This is the first of three articles about limitations and challenges in the concept of corrigibility (see articles 1 and 2).

The desiderata for corrigibility are:

  1. A corrigible agent tolerates, and preferably assists, its operators in their attempts to alter or shut down the agent.
  2. A corrigible agent does not attempt to manipulate or deceive its operators.
  3. A corrigible agent has incentives to repair safety measures (such as shutdown buttons, tripwires, or containment tools) if they break, or at least notify its operators in the event of a breakage.
  4. A corrigible agent preserves its corrigibility, even as it creates new sub-systems or sub-agents, even if it undergoes significant self-modification.

In this post, I'll be looking more at some aspects of point 2. A summary of the result will be:

Defining manipulation simply may be possible, but defining deception is a whole other problem.

The warning in this post should always be born in mind, of course; it's possible that we me might find a semi-formal version of deception that does the trick.


Manipulation versus deception

In the previous post, I mentioned that we may need to define clearly what an operator was, rather than relying on the pair: {simple description of a value correction event, physical setup around that event}. Can we define manipulation and deception without defining what an operator is?

For manipulation, it seems we can. Because manipulation is all about getting certain preferred outcomes. By specifying that the AI cannot aim to optimise certain outcomes, we can stop at least certain types of manipulations. Along with other more direct ways of achieving those outcomes.

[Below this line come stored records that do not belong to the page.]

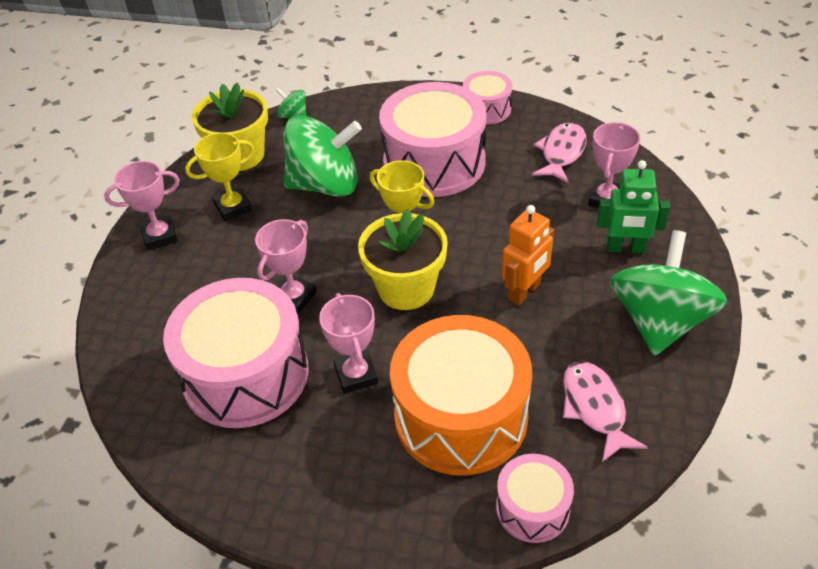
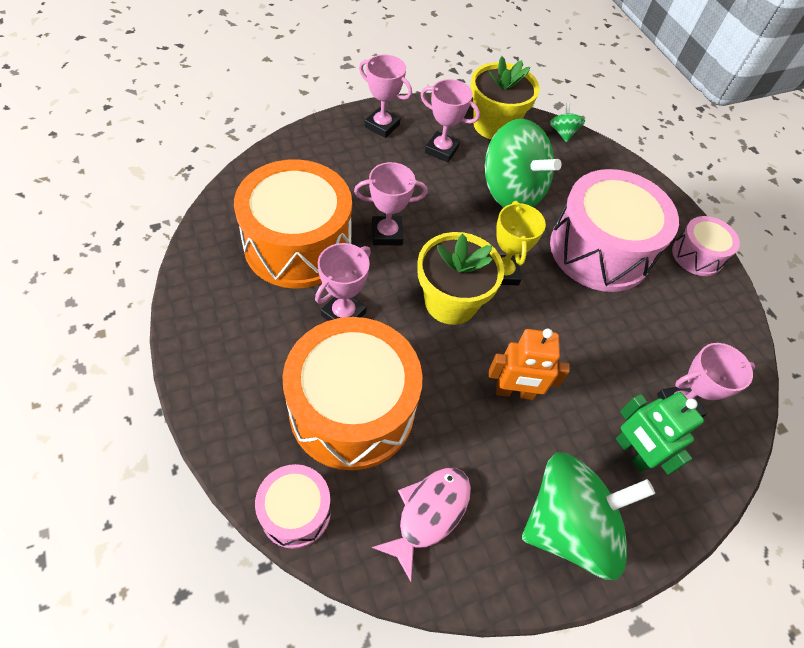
camera: 45 degrees right, 10 degrees up
pink drum [163,278,309,428] -> orange drum [234,159,352,289]
yellow trophy [185,133,255,221] -> pink trophy [420,79,480,162]
pink fish [532,122,587,183] -> none

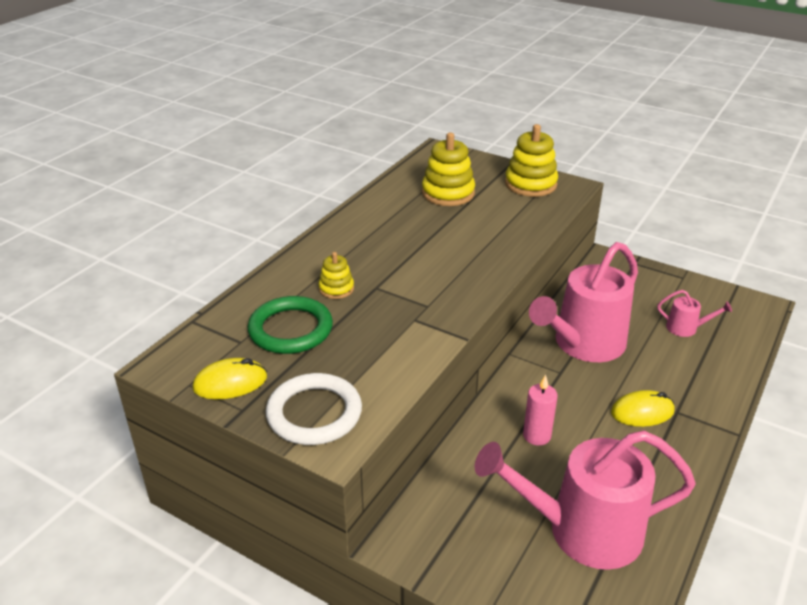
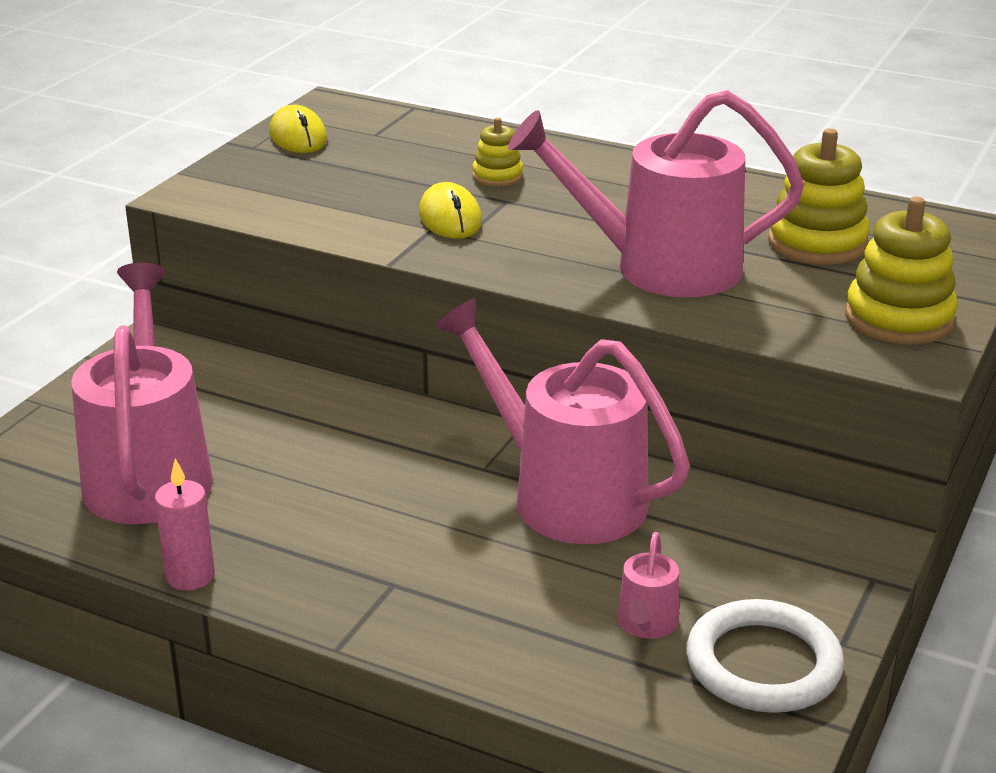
camera: 85 degrees right, 5 degrees down
green ring [247,296,333,354] -> none
white ring [266,373,362,445] -> white ring moved to [686,599,844,713]
pink candle [523,374,558,446] -> pink candle moved to [155,458,215,591]
yellow mouse [611,390,675,427] -> yellow mouse moved to [419,182,482,239]
none -> pink watering can [508,90,804,297]

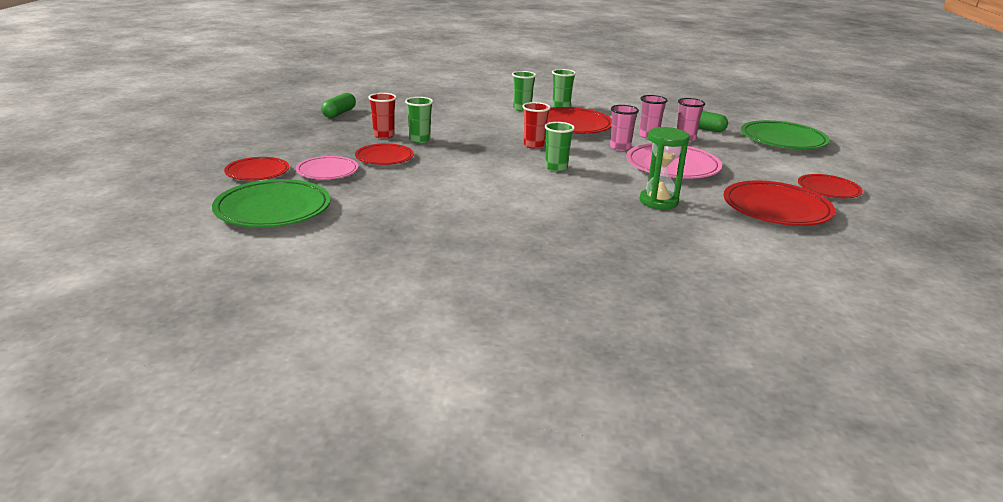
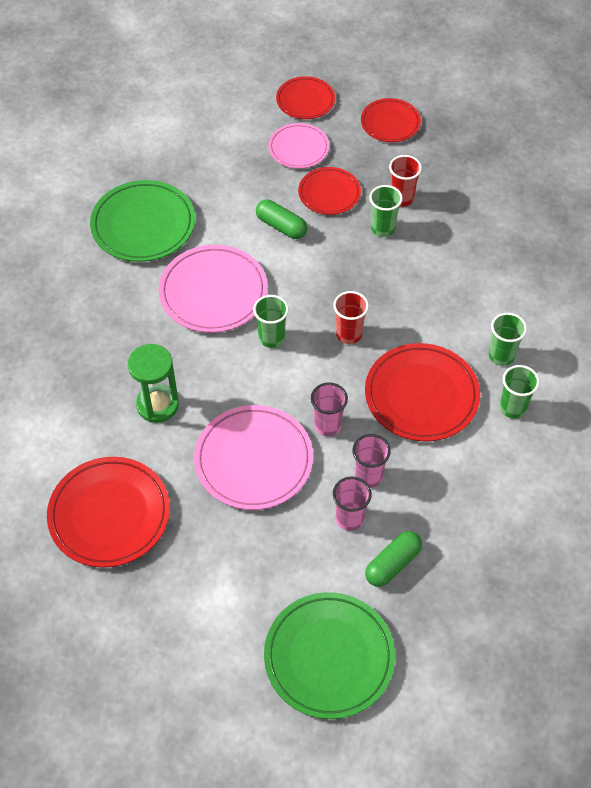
camera: 105 degrees right, 30 degrees up
green plate [212,179,331,227] -> green plate moved to [90,180,195,262]
green capsule [321,93,356,118] -> green capsule moved to [256,199,307,239]
red plate [798,174,863,198] -> red plate moved to [361,98,421,142]
none -> pink plate [158,245,267,333]

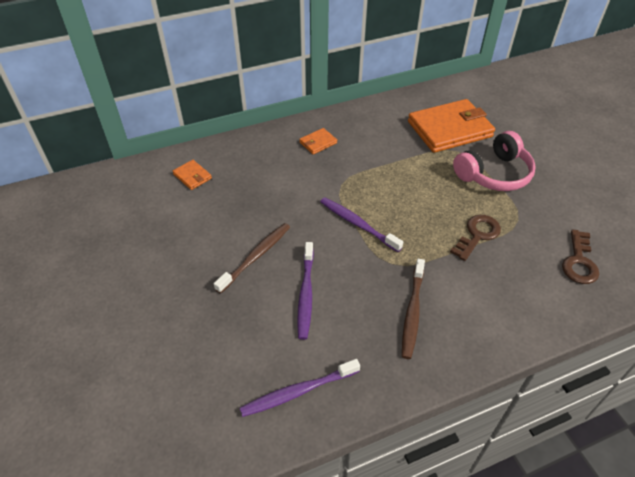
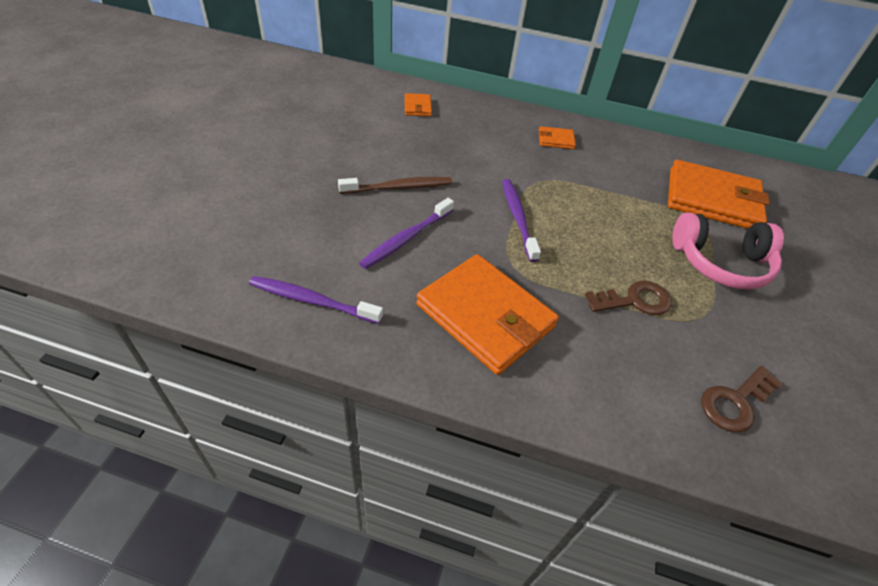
camera: 35 degrees right, 0 degrees up
brown toothbrush [402,259,425,359] -> orange wallet [416,254,559,375]

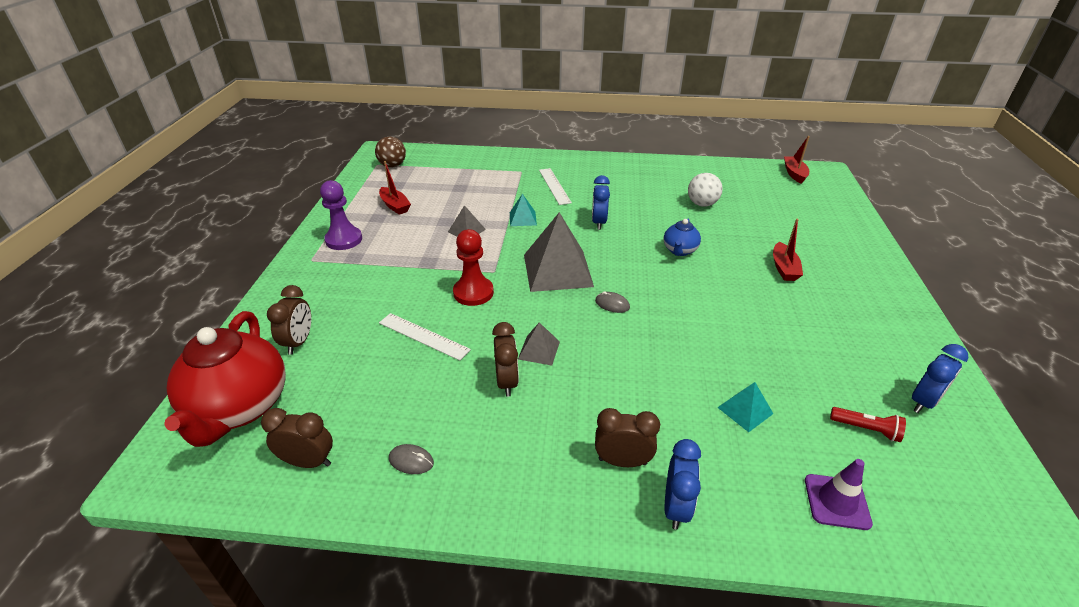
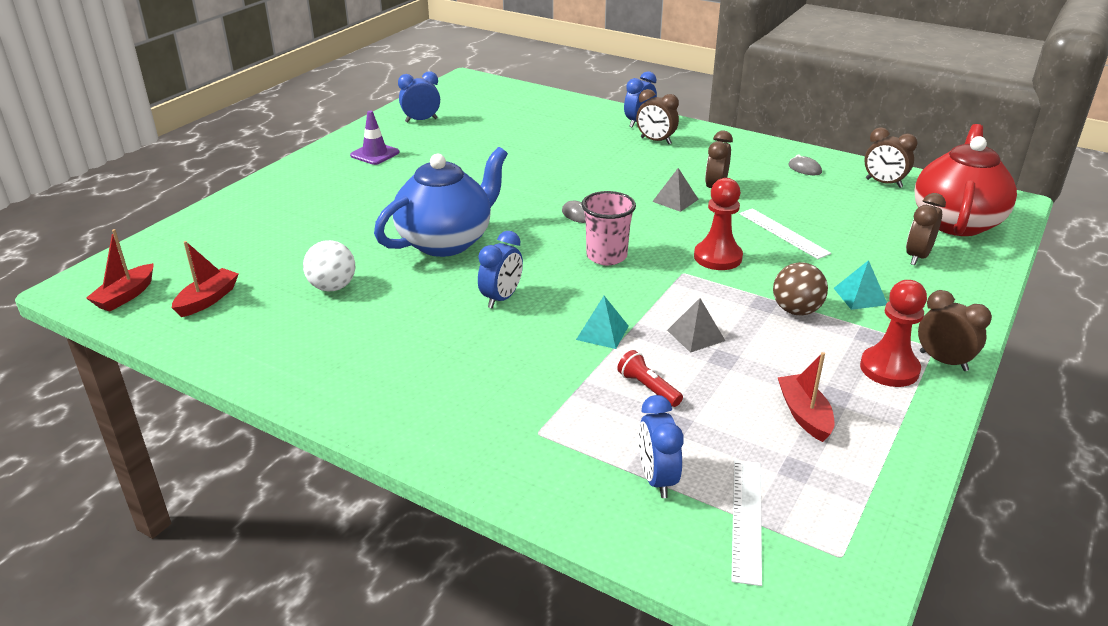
camera: 155 degrees left, 5 degrees down
purple pawn [320,180,362,250] -> red pawn [860,280,927,387]
brown ball [375,137,406,167] -> brown ball moved to [773,262,828,316]
grey pyramid [524,212,594,292] -> pink cup [581,191,636,265]
white ruler [539,168,572,205] -> white ruler moved to [731,460,762,586]
blue teapot [664,219,701,256] -> blue teapot [374,147,508,257], size x2.09
turquoise pyramid [717,382,773,432] -> turquoise pyramid moved to [834,260,887,310]
red boat [773,219,803,281] -> red boat moved to [172,241,239,317]
purple traffic cone [805,459,873,530] -> purple traffic cone moved to [350,111,400,165]
red flashlight [830,407,906,442] -> red flashlight moved to [617,350,683,407]
none -> blue clock [638,395,684,498]
none -> brown clock [918,290,992,371]

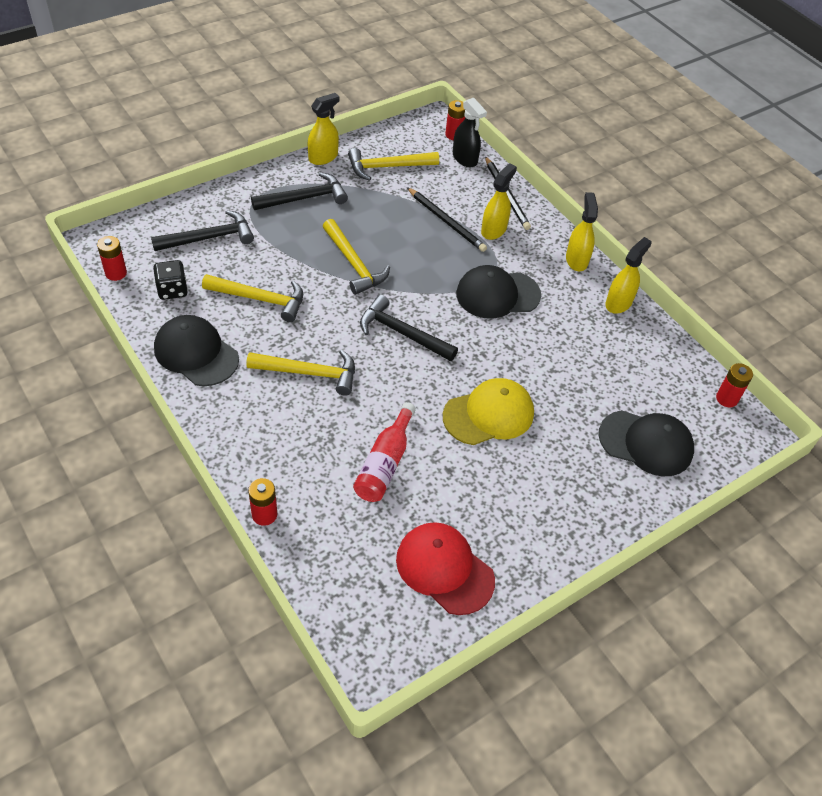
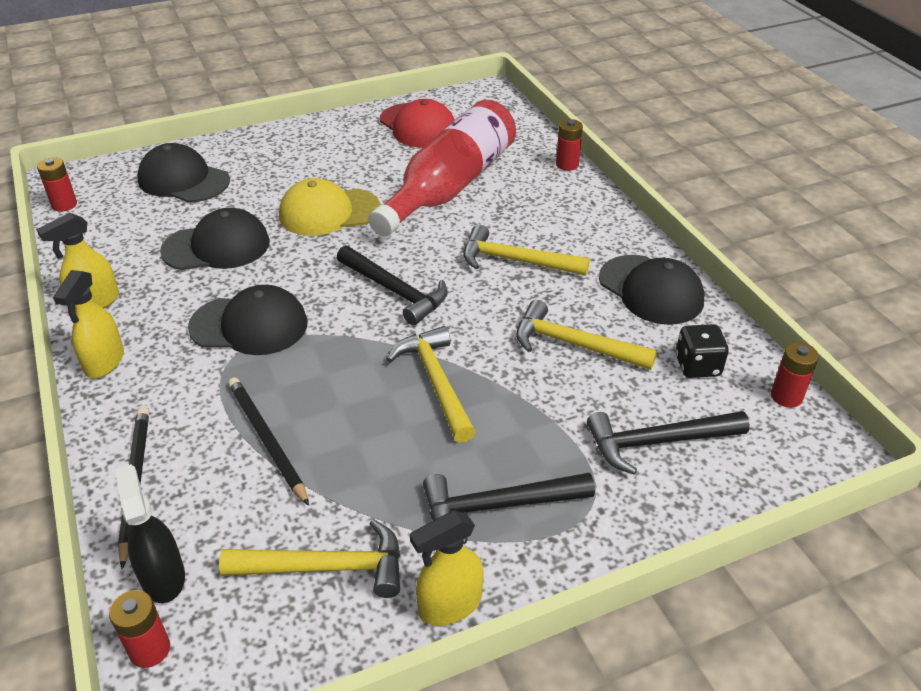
camera: 165 degrees left, 10 degrees down
red bottle [353,402,416,502] -> red bottle [368,100,516,236], size x1.87
yellow spray bottle [481,163,517,240] -> none
none -> black cap [160,208,270,270]

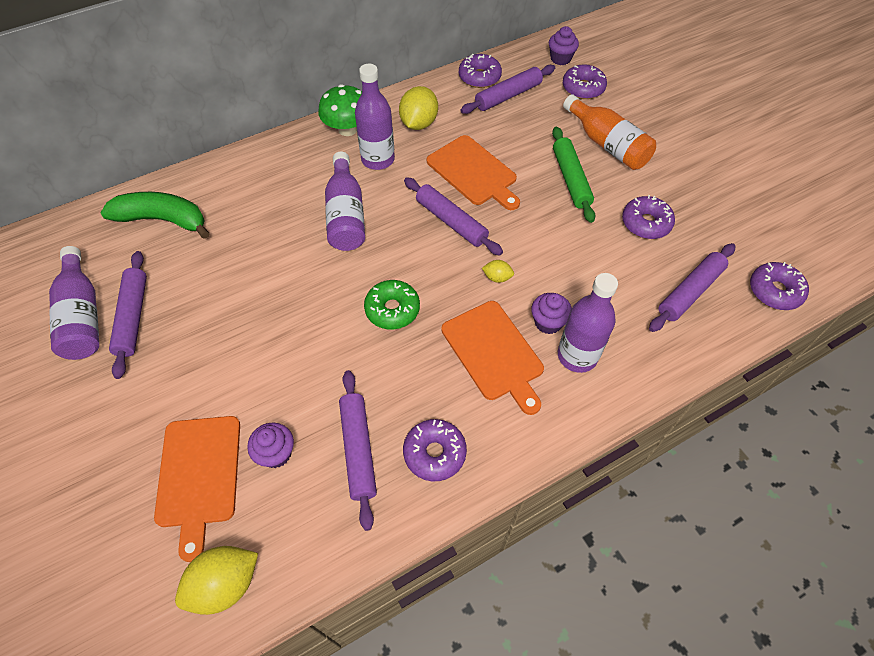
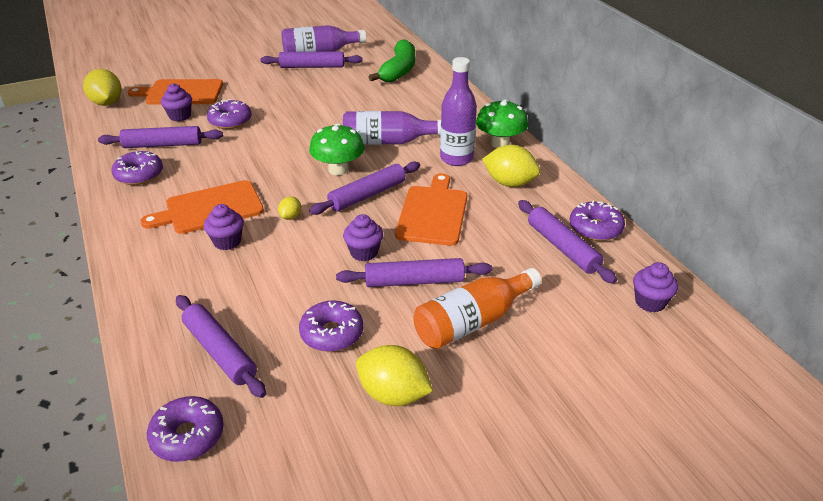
camera: 95 degrees right, 20 degrees down
green donut [364,280,420,329] -> none
orange cutting board [427,135,520,210] -> orange cutting board turned 135 degrees clockwise [395,173,467,246]
green rolling pin [552,127,595,223] -> purple rolling pin [336,258,492,287]
purple bottle [558,273,618,373] -> none
purple donut [563,64,607,99] -> purple donut moved to [207,99,252,129]
none -> green mushroom [309,123,365,175]
none -> purple cupcake [343,214,383,261]
none -> yellow lemon [356,345,433,406]

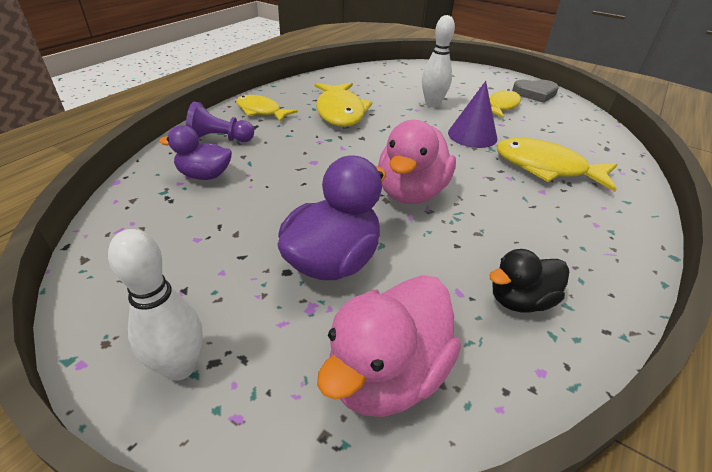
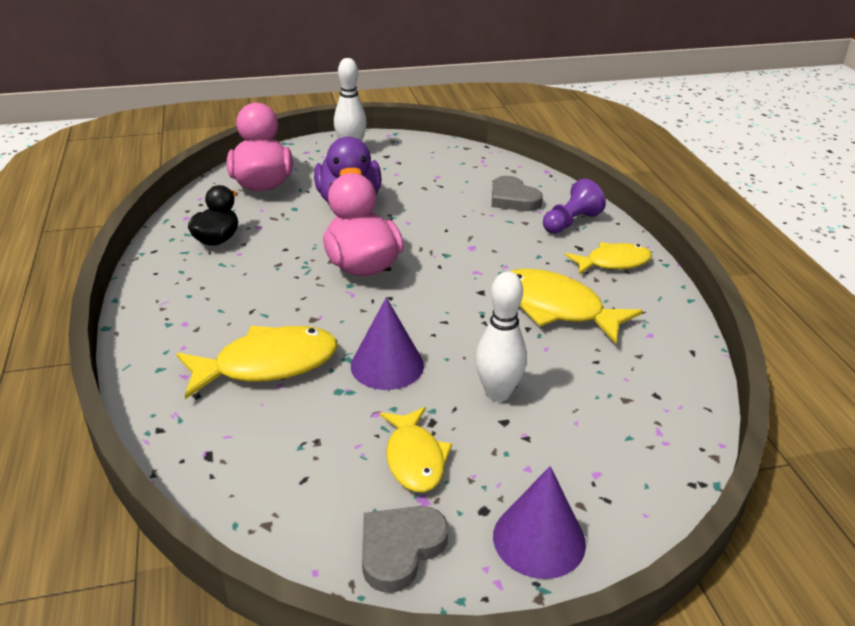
camera: 135 degrees right, 5 degrees down
purple duck [159,125,232,180] -> grey heart [492,176,543,211]
none -> purple cone [493,466,586,579]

For deception, the situation is much more complicated. It seems impossible to define how one agent can communicate to another agent (especially one as biased as a human), and increase the accuracy of the second agent, without defining the second agent properly. More confusingly, this doesn't even stop deception; sometimes lying to a bounded agent can increase their accuracy about the world.

There may be some ways to define deception or truth behaviourally, such as using a human as a crucial node in an autoencoder between two AIs. But those definitions are dangerous, because the AI is incentivised to make the human behave in a certain way, rather than having them believe certain things. Manipulating the human or replacing them entirely is positively encourage.

In all, it seems that the problem of AI deception is vast and complicated, and should probably be separated from the issue of corrigibility.